> WHAT YOU NEED TO DO:
Reproduce only what runs from the line containing "物件購入に際してかかる費用は物件価格だけではありません。初" to the line containing "Altezza (mm)" in the records below, inclusive. Keep it exact, and keep the pictures out.

> INPUT MATERIAL:

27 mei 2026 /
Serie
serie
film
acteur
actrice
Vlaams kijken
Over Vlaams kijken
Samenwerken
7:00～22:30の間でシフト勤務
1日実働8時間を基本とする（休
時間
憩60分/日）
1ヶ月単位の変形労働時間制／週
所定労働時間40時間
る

--

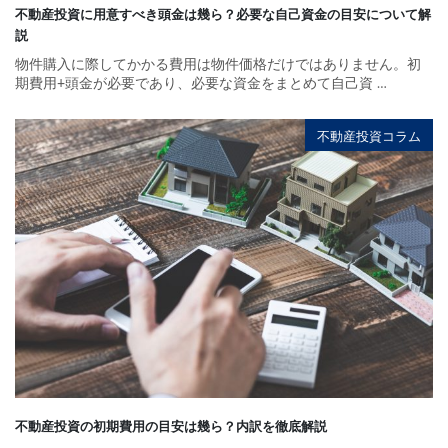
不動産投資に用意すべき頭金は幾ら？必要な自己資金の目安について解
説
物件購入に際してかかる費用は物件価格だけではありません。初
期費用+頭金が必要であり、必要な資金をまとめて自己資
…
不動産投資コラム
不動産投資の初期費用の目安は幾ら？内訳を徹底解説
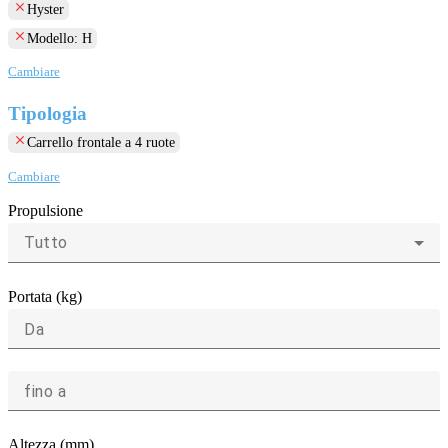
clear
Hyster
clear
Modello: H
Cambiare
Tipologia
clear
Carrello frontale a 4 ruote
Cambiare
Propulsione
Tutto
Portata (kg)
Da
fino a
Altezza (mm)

> EXERCISE RESULT:
物件購入に際してかかる費用は物件価格だけではありません。初
期費用+頭金が必要であり、必要な資金をまとめて自己資
…
不動産投資コラム
不動産投資の初期費用の目安は幾ら？内訳を徹底解説
clear
Hyster
clear
Modello: H
Cambiare
Tipologia
clear
Carrello frontale a 4 ruote
Cambiare
Propulsione
Tutto
Portata (kg)
Da
fino a
Altezza (mm)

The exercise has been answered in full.